The models have a Transformer DEEP architecture with 159M parameters, which is 30% smaller than the Transformer BIG and almost 2 times faster in inference (according to my observations, comparable to the Transformer Base, as the decoder part has comparable dimensions).
EN_ET
Model | BLEU | COMET-22 | Note |
---|---|---|---|
LT1.0 | 29,1 | 0,9017 | |
GoogleTranslate | 31 | 0,918 | |
eng-est/opus…2022-03-13 | 28,30 | - | |
facebook/m2m100_1.2B | 24,5 | - |
ET_EN
Model | BLEU | COMET-22 | Note |
---|---|---|---|
LT1.0 | 38.7 | 0,8903 | |
GoogleTranslate | 42,4 | 0,8997 | |
est-eng/opus…2022-03-09 | 38,6 | - | |
facebook/nllb-200-3.3B | 35,7 | - |
To train the models, the back translation method was also used:
- All Estonian Wikipedia and news for 2 years.
- About half of Wikipedia is in English, news for one year and commentary on the news.
In total there are about 35M pairs of back translation sentences.
To be honest, both models, although they slowed down, continued to train and improve metrics, but they exhausted the GPU time limit.
Models:
This looks great thank you!
Here’s some demo text I ran through the et->en model:
Estonian Source Text
Samburu loodusreservaat (inglise keeles Samburu National Reserve) on loodusreservaat Keenia keskosas.
Reservaat paikneb piki Ewaso Ng’iro jõe põhjakallast. Vastaskaldal asub Buffalo Springsi reservaat. Samburu reservaat jääb Samburu maakonna alale ja ulatub maakonna lõunapiirini. Reservaat asub Nairobist kirdes umbes 350 km kaugusel.

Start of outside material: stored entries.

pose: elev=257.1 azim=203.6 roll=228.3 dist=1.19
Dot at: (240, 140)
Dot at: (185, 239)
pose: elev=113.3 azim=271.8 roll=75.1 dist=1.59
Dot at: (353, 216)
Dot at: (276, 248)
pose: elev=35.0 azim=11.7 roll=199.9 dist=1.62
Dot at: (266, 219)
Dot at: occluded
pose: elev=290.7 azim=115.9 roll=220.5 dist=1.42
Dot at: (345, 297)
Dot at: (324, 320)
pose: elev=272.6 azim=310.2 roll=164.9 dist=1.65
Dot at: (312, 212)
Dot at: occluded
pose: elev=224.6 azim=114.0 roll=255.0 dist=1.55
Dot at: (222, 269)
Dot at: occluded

Reservaati pääseb Nairobi-Isiolo-Marsabiti ja Maralali-Wamba-Isiolo teed mööda. Reservaadi alal on väike lennuväli ning lennukid Nairobi ja Samburu vahel lendavad iga päev. Lend kestab 45 minutit.
Reservaadi pindala on 165 km². Kõrgus merepinnast on 800–1230 meetrit, lääneosa on madalam ja idaosa kõrgem.
Reservaat loodi 1948. See on saanud nime samburute, piirkonnas elava rahva järgi. Värvikaid samburuid võib jõe kaldal tihti näha, kui nad oma loomi jootmas käivad.
English Translation
Samburu National Reserve is a natural reserve in central Kenya.
The reservation is located along the north bank of the Ewaso Ng’iro River. On the opposite shore is the Buffalo Springs Reservation. The Samburu Reservation remains in the Samburu County area and extends to the southern border of the county. The reservation is located about 350 km northeast of Nairobi.
The reservation can be reached by the Nairobi-Isiolo-Marsabit and Maralali-Wamba-Isiolo roads. There is a small airstrip in the reservation area, and planes between Nairobi and Samburu fly daily. The flight lasts 45 minutes.
The reserve covers an area of 165 km2. The elevation is between 800 and 1230 meters above sea level, the western part is lower and the eastern part higher.
The reservation was established in 1948. It is named after the Samburute, a people living in the area. Colorful shamboos can often be seen on the riverside as they water their animals.
I had forgotten that we had already uploaded an Estonian model from Opus-MT and didn’t realize it until I uploaded @lynxpda’s model. Woops! I overwrote the Opus-MT model on Cloudflare with the new Estonian model so this change should be live now.
Both the Opus-MT model and the new model are version “1.9” so there’s no change to the package index.
Yes, I also noticed that the Estonian model was already in the index.
In any case, the new model, according to the metrics, is slightly better than the best model from OPUS 2022, and the index included a small model from 2020, if I’m not mistaken.